**Raw data:**

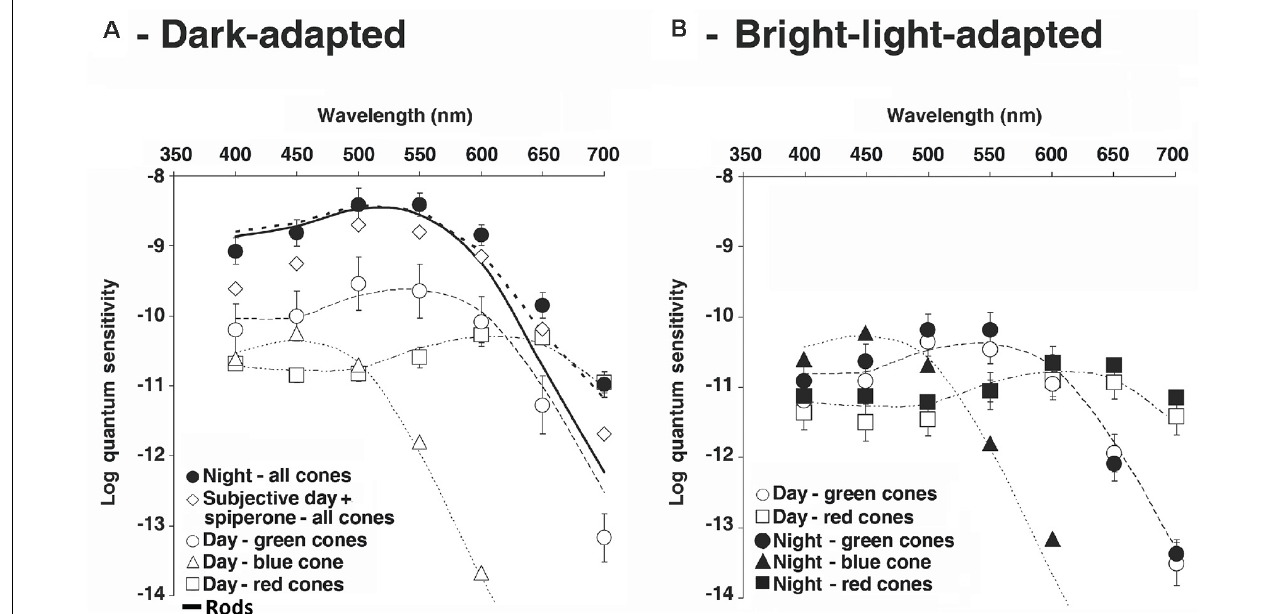
FIGURE 12 | Following maintained darkness goldfish cones exhibit red, green or blue spectral sensitivity in the day, but at night spectral sensitivity is similar to that of rods. (A,B) Cone spectral sensitivity resembled that of rod during the night in the dark and in the day following spiperone application, but not in the day in the dark or in the light. These results demonstrate that rod-cone gap junctions are function all open at night in the dark and in the day following blockade of D 4 Rs, functionally closed in the day. (A) Average spectral sensitivity of cones recorded under dark-adapted conditions during the day or subjective day fit one of three nomograms (thin dotted curves) corresponding to the three major known types of goldfish cone pigments: L, M, and S. Data were obtained from recorded red cones (open squares), green cones (open circles) and blue cone (open triangles). In contrast, the spectral sensitivity of all dark-adapted cones recorded at night peaked at ∼ 535 nm (filled circles). The cone spectral sensitivity at night under dark-adapted conditions closely fit a modified nomogram that combines goldfish rod and L-cone pigment nomograms (dotted thick curve; λ max = 537 ± 3 (SD) nm; r 2 = 0.91). Following application of spiperone (10 µ M; open diamonds), cone spectral sensitivity in the subjective day resembled that observed during the subjective night and data points fit well the modified nomogram ( λ max = 537 ± 3 nm; r 2 = 0.96). (B) Following bright light adaptation at night or during the subjective nightthree groups of cones with different spectral sensitivities were observed: red cones (filled squares), green cones (filled circles) and blue cone (filled triangles), whereas bright light adaptation during the day or subjective day did not affect the relative spectral sensitivity of the cones (red cones: open squares; green cones: open circles) but slightly decreased the absolute sensitivity. Nomograms as in (A). Data points represent average sensitivity ± SEM. Modified from Ribelayga et al.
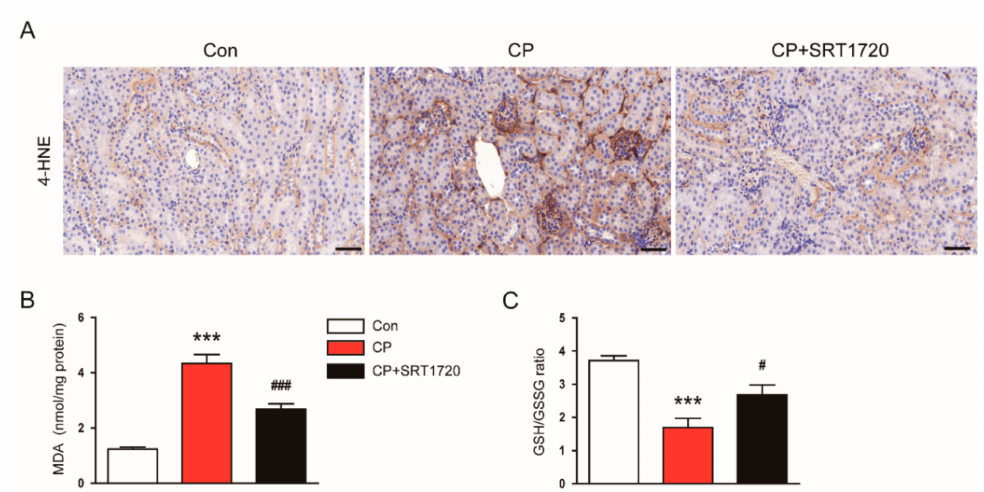
Figure 6. E ff ects of SRT1720 on renal oxidative damage in mice treated with cisplatin. ( A ) Representative images of immunohistochemical staining using anti-4-hydroxynonenal (4-HNE) antibody. Scale bar: 50 µ m. ( B ) Renal malondialdehyde (MDA) level. ( C ) reduced glutathione (GSH) / oxidized glutathione (GSSG) ratio in kidneys. *** p < 0.001 vs. Con. # p < 0.05 and ### p < 0.001 vs. CP.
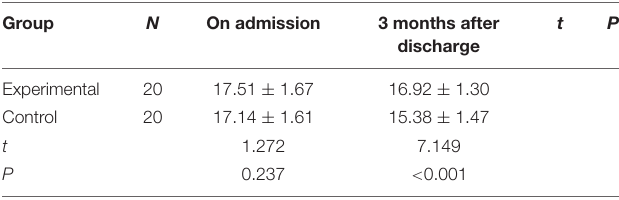
TABLE 4 | Comparison of medication compliance scores between the two groups of IBD patients at admission and 3 months after discharge (x ± s). Group N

**Task objective:** Word for word, write out the full listing, leaving the pictures aside.

**Response box:**
FIGURE 12 | Following maintained darkness goldfish cones exhibit red, green or blue spectral sensitivity in the day, but at night spectral sensitivity is similar to that of rods. (A,B) Cone spectral sensitivity resembled that of rod during the night in the dark and in the day following spiperone application, but not in the day in the dark or in the light. These results demonstrate that rod-cone gap junctions are function all open at night in the dark and in the day following blockade of D 4 Rs, functionally closed in the day. (A) Average spectral sensitivity of cones recorded under dark-adapted conditions during the day or subjective day fit one of three nomograms (thin dotted curves) corresponding to the three major known types of goldfish cone pigments: L, M, and S. Data were obtained from recorded red cones (open squares), green cones (open circles) and blue cone (open triangles). In contrast, the spectral sensitivity of all dark-adapted cones recorded at night peaked at ∼ 535 nm (filled circles). The cone spectral sensitivity at night under dark-adapted conditions closely fit a modified nomogram that combines goldfish rod and L-cone pigment nomograms (dotted thick curve; λ max = 537 ± 3 (SD) nm; r 2 = 0.91). Following application of spiperone (10 µ M; open diamonds), cone spectral sensitivity in the subjective day resembled that observed during the subjective night and data points fit well the modified nomogram ( λ max = 537 ± 3 nm; r 2 = 0.96). (B) Following bright light adaptation at night or during the subjective nightthree groups of cones with different spectral sensitivities were observed: red cones (filled squares), green cones (filled circles) and blue cone (filled triangles), whereas bright light adaptation during the day or subjective day did not affect the relative spectral sensitivity of the cones (red cones: open squares; green cones: open circles) but slightly decreased the absolute sensitivity. Nomograms as in (A). Data points represent average sensitivity ± SEM. Modified from Ribelayga et al.
Figure 6. E ff ects of SRT1720 on renal oxidative damage in mice treated with cisplatin. ( A ) Representative images of immunohistochemical staining using anti-4-hydroxynonenal (4-HNE) antibody. Scale bar: 50 µ m. ( B ) Renal malondialdehyde (MDA) level. ( C ) reduced glutathione (GSH) / oxidized glutathione (GSSG) ratio in kidneys. *** p < 0.001 vs. Con. # p < 0.05 and ### p < 0.001 vs. CP.
TABLE 4 | Comparison of medication compliance scores between the two groups of IBD patients at admission and 3 months after discharge (x ± s). Group N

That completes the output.